Le Cafetier

Journal des cafetiers, restaurateurs et hoteliers romands

 

La sécheresse compromet la saison des champignons

Cette année, les délices de la mycologie se font rares et 2018 s’annonce comme l’une des pires années depuis 2003, alors que le début de saison s’avérait plutôt prometteur. En Valais comme ailleurs, le réchauffement ambiant inquiète, puisqu’il favorise aussi l’apparition, en Suisse, de nouvelles espèces.

Certaines nouvelles espèces de champignons sont apparues en Suisse, à cause du réchauffement ambiant. Elles sont encore mal connues du ramasseur du dimanche et sont des plus dangereuses. C’est le cas, entre autres, du clitocybe de l’olivier. Normalement, on le distingue par son habitat, une couleur plus cuivrée, une marge enroulée et une poussée en touffes, semblable à celles des autres pleurotes. Il pousse en automne dans des régions plutôt méditerranéennes, au pied de divers feuillus (chênes verts, chênes lièges et surtout oliviers). Mais on en trouve déjà dans le canton de Genève et il devrait faire son apparition en Valais d’ici à 3 ans.

Attention, toxique

Or, ce champignon est gravement toxique, et son danger provient de sa ressemblance parfois déroutante avec l’une des espèces les plus populaires, la chanterelle jaune (Cantharellus cibarius, appelée en France la girolle). Il est donc indispensable de faire contrôler sa cueillette par les experts reconnus: les intoxications sévères liées à la consommation de champignons ne sont pas rares en Suisse. L’on en a recensé jusqu’à 700 par an, trop d’amateurs se laissant piéger par des champignons qu’ils croyaient connaître et n’ont pas fait contrôler.
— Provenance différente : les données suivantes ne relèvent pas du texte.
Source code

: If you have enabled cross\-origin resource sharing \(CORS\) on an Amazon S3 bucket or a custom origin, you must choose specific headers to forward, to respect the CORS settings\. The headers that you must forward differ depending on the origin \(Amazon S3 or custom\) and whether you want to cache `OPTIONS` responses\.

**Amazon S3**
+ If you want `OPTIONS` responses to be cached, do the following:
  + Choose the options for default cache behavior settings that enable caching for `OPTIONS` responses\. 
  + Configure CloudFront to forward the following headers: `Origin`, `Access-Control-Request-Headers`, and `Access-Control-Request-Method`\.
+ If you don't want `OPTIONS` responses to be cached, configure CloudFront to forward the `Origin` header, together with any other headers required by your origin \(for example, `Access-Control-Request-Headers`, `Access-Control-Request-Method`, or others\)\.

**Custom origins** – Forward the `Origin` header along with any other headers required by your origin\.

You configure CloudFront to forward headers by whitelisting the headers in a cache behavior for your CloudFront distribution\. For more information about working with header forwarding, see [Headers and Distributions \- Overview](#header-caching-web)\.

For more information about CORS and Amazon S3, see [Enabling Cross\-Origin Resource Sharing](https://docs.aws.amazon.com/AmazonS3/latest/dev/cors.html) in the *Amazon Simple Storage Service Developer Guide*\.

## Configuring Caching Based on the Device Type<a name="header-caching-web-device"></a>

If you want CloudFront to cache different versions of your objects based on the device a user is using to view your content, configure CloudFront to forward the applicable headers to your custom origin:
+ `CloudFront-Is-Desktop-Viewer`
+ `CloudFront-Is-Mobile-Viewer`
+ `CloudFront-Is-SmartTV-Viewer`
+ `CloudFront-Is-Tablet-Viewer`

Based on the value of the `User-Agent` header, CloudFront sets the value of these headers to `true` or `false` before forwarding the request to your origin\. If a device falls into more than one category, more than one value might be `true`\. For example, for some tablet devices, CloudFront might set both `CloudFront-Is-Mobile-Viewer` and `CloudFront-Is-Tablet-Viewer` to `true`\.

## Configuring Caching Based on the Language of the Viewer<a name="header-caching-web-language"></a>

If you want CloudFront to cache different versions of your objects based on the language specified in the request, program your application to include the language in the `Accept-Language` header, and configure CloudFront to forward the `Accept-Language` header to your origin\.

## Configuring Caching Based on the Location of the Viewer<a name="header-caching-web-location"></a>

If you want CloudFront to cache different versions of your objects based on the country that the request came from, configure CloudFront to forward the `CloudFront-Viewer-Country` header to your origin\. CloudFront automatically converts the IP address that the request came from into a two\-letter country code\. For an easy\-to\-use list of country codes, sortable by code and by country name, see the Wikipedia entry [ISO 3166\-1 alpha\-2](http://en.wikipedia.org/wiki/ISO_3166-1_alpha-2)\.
En Valais comme ailleurs, il est un champignon particulièrement dangereux et relativement connu, l’amanite phaloïde. Mais d’autres amanites moins familières sont tout aussi inquiétantes ou quasiment (Amanite vireuse, amanite tue-mouche, amanite panthère, amanite verna, laquelle ressemble dangereusement à un agaric des prés, version agreste du champignon de Paris, etc.) Il convient donc, même dans le cas de la délicieuse amanite des césars, de se montrer extrêmement vigilant.
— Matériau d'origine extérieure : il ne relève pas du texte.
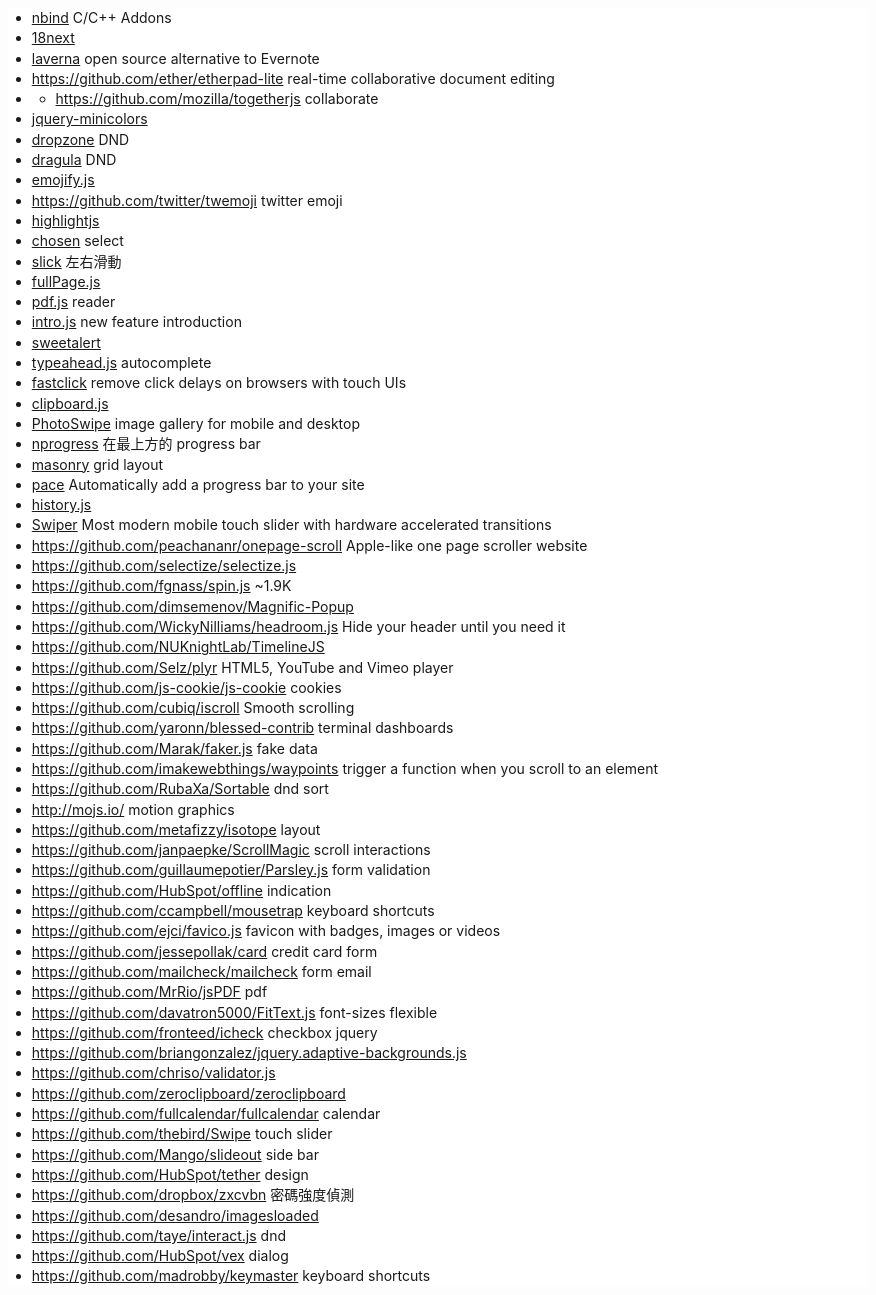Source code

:* [nbind](https://github.com/charto/nbind) C/C++ Addons
* [18next](http://i18next.com/)
* [laverna](https://github.com/Laverna/laverna) open source alternative to Evernote
* https://github.com/ether/etherpad-lite  real-time collaborative document editing
* * https://github.com/mozilla/togetherjs  collaborate
* [jquery-minicolors](http://labs.abeautifulsite.net/jquery-minicolors/)
* [dropzone](https://github.com/enyo/dropzone) DND
* [dragula](https://github.com/bevacqua/dragula) DND
* [emojify.js](http://hassankhan.me/emojify.js/)
* https://github.com/twitter/twemoji  twitter emoji
* [highlightjs](https://highlightjs.org/)
* [chosen](https://github.com/harvesthq/chosen) select
* [slick](https://github.com/kenwheeler/slick) 左右滑動
* [fullPage.js](https://github.com/alvarotrigo/fullPage.js)
* [pdf.js](https://github.com/mozilla/pdf.js) reader
* [intro.js](https://github.com/usablica/intro.js) new feature introduction
* [sweetalert](https://github.com/t4t5/sweetalert)
* [typeahead.js](https://github.com/twitter/typeahead.js) autocomplete
* [fastclick](https://github.com/ftlabs/fastclick) remove click delays on browsers with touch UIs
* [clipboard.js](https://github.com/zenorocha/clipboard.js)
* [PhotoSwipe](https://github.com/dimsemenov/PhotoSwipe) image gallery for mobile and desktop
* [nprogress](https://github.com/rstacruz/nprogress) 在最上方的 progress bar
* [masonry](https://github.com/desandro/masonry) grid layout
* [pace](https://github.com/HubSpot/pace) Automatically add a progress bar to your site
* [history.js](https://github.com/browserstate/history.js)
* [Swiper](https://github.com/nolimits4web/Swiper) Most modern mobile touch slider with hardware accelerated transitions
* https://github.com/peachananr/onepage-scroll Apple-like one page scroller website
* https://github.com/selectize/selectize.js
* https://github.com/fgnass/spin.js ~1.9K
* https://github.com/dimsemenov/Magnific-Popup
* https://github.com/WickyNilliams/headroom.js Hide your header until you need it
* https://github.com/NUKnightLab/TimelineJS
* https://github.com/Selz/plyr HTML5, YouTube and Vimeo player
* https://github.com/js-cookie/js-cookie cookies
* https://github.com/cubiq/iscroll Smooth scrolling
* https://github.com/yaronn/blessed-contrib terminal dashboards
* https://github.com/Marak/faker.js fake data
* https://github.com/imakewebthings/waypoints trigger a function when you scroll to an element
* https://github.com/RubaXa/Sortable dnd sort
* http://mojs.io/  motion graphics
* https://github.com/metafizzy/isotope layout
* https://github.com/janpaepke/ScrollMagic scroll interactions
* https://github.com/guillaumepotier/Parsley.js form validation
* https://github.com/HubSpot/offline indication
* https://github.com/ccampbell/mousetrap  keyboard shortcuts
* https://github.com/ejci/favico.js favicon with badges, images or videos
* https://github.com/jessepollak/card  credit card form
* https://github.com/mailcheck/mailcheck  form email
* https://github.com/MrRio/jsPDF  pdf
* https://github.com/davatron5000/FitText.js  font-sizes flexible
* https://github.com/fronteed/icheck  checkbox jquery
* https://github.com/briangonzalez/jquery.adaptive-backgrounds.js
* https://github.com/chriso/validator.js
* https://github.com/zeroclipboard/zeroclipboard
* https://github.com/fullcalendar/fullcalendar  calendar
* https://github.com/thebird/Swipe  touch slider
* https://github.com/Mango/slideout  side bar
* https://github.com/HubSpot/tether  design
* https://github.com/dropbox/zxcvbn  密碼強度偵測
* https://github.com/desandro/imagesloaded
* https://github.com/taye/interact.js  dnd
* https://github.com/HubSpot/vex  dialog
* https://github.com/madrobby/keymaster keyboard shortcuts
Il est un autre champignon qui pose problème, le tricholome tigré (Tricholoma Pardinum), très  présent dans le Valais central. Facilement confondu avec des champignons comestibles, c’est l’un des plus toxiques du genre. Sans être mortelle, son ingestion peut entraîner une gastroentérite sévère nécessitant une hospitalisation. Or, s’il est impliqué dans de nombreux cas d’empoisonnements, c’est sans doute à cause de sa ressemblance avec des espèces comestibles comme, entre autres, le tricholome prétentieux, le tricholome terreux, et qui poussent à la même époque.
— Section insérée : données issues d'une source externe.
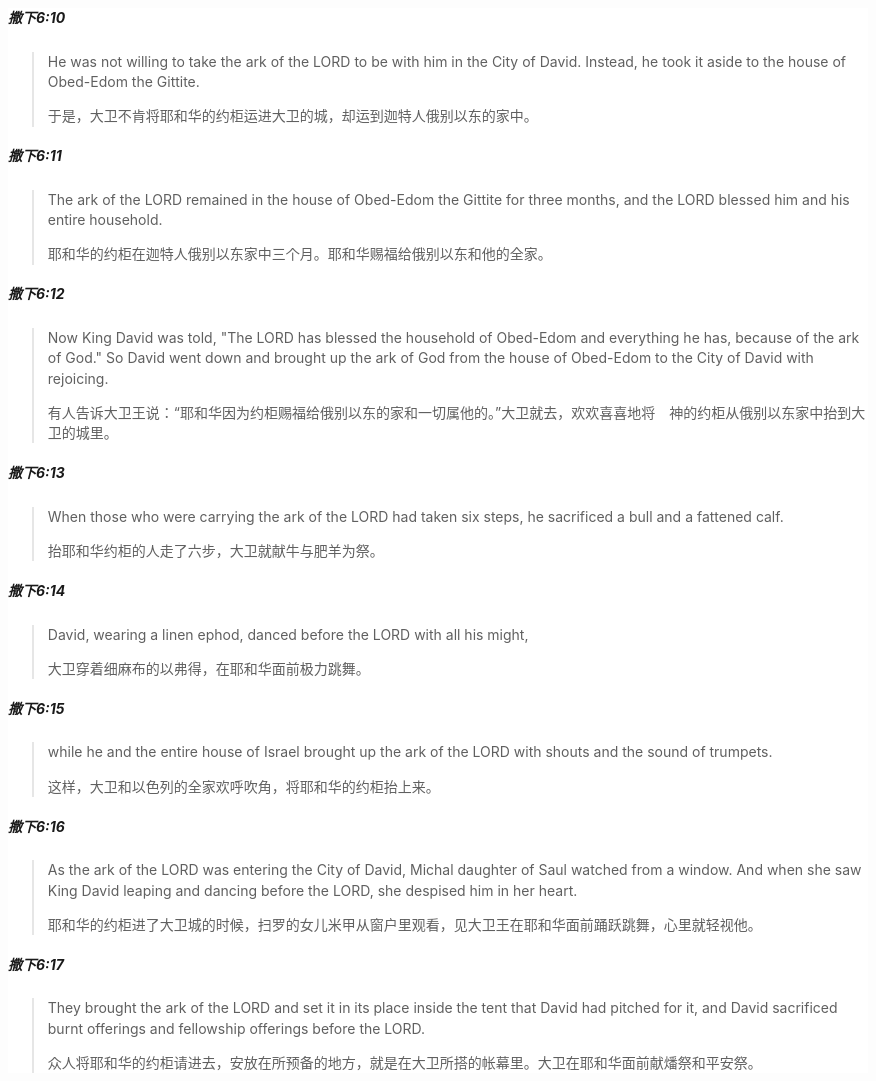 ##### 撒下6:10
> He was not willing to take the ark of the LORD to be with him in the City of David. Instead, he took it aside to the house of Obed-Edom the Gittite.
>
> 于是，大卫不肯将耶和华的约柜运进大卫的城，却运到迦特人俄别以东的家中。


##### 撒下6:11
> The ark of the LORD remained in the house of Obed-Edom the Gittite for three months, and the LORD blessed him and his entire household.
>
> 耶和华的约柜在迦特人俄别以东家中三个月。耶和华赐福给俄别以东和他的全家。


##### 撒下6:12
> Now King David was told, "The LORD has blessed the household of Obed-Edom and everything he has, because of the ark of God." So David went down and brought up the ark of God from the house of Obed-Edom to the City of David with rejoicing.
>
> 有人告诉大卫王说：“耶和华因为约柜赐福给俄别以东的家和一切属他的。”大卫就去，欢欢喜喜地将　神的约柜从俄别以东家中抬到大卫的城里。


##### 撒下6:13
> When those who were carrying the ark of the LORD had taken six steps, he sacrificed a bull and a fattened calf.
>
> 抬耶和华约柜的人走了六步，大卫就献牛与肥羊为祭。


##### 撒下6:14
> David, wearing a linen ephod, danced before the LORD with all his might,
>
> 大卫穿着细麻布的以弗得，在耶和华面前极力跳舞。


##### 撒下6:15
> while he and the entire house of Israel brought up the ark of the LORD with shouts and the sound of trumpets.
>
> 这样，大卫和以色列的全家欢呼吹角，将耶和华的约柜抬上来。


##### 撒下6:16
> As the ark of the LORD was entering the City of David, Michal daughter of Saul watched from a window. And when she saw King David leaping and dancing before the LORD, she despised him in her heart.
>
> 耶和华的约柜进了大卫城的时候，扫罗的女儿米甲从窗户里观看，见大卫王在耶和华面前踊跃跳舞，心里就轻视他。


##### 撒下6:17
> They brought the ark of the LORD and set it in its place inside the tent that David had pitched for it, and David sacrificed burnt offerings and fellowship offerings before the LORD.
>
> 众人将耶和华的约柜请进去，安放在所预备的地方，就是在大卫所搭的帐幕里。大卫在耶和华面前献燔祭和平安祭。
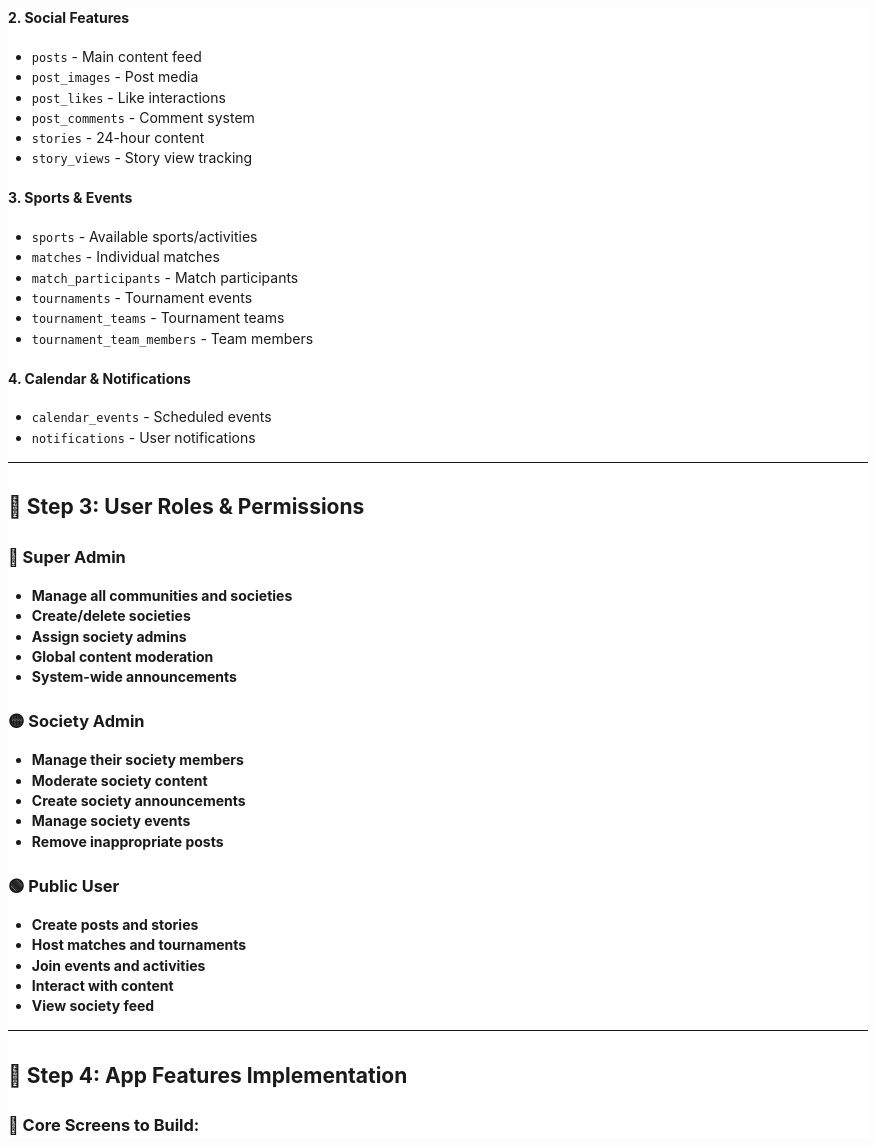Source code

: #### **2. Social Features**
- `posts` - Main content feed
- `post_images` - Post media
- `post_likes` - Like interactions
- `post_comments` - Comment system
- `stories` - 24-hour content
- `story_views` - Story view tracking

#### **3. Sports & Events**
- `sports` - Available sports/activities
- `matches` - Individual matches
- `match_participants` - Match participants
- `tournaments` - Tournament events
- `tournament_teams` - Tournament teams
- `tournament_team_members` - Team members

#### **4. Calendar & Notifications**
- `calendar_events` - Scheduled events
- `notifications` - User notifications

---

## 👥 **Step 3: User Roles & Permissions**

### **🔴 Super Admin**
- **Manage all communities and societies**
- **Create/delete societies**
- **Assign society admins**
- **Global content moderation**
- **System-wide announcements**

### **🟡 Society Admin**
- **Manage their society members**
- **Moderate society content**
- **Create society announcements**
- **Manage society events**
- **Remove inappropriate posts**

### **🟢 Public User**
- **Create posts and stories**
- **Host matches and tournaments**
- **Join events and activities**
- **Interact with content**
- **View society feed**

---

## 🎯 **Step 4: App Features Implementation**

### **📱 Core Screens to Build:**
Il est donc indispensable de toujours faire très attention à ce que l’on ramasse, de faire contrôler sa cueillette quand on n’est pas absolument sûr de soi et, en cas de problème, de ne pas hésiter pour appeler le 145, tant il est vrai que seul James Bond ne vit que deux fois, et que, comme disait Coluche, «Tous les champignons sont comestibles, certains une seule fois».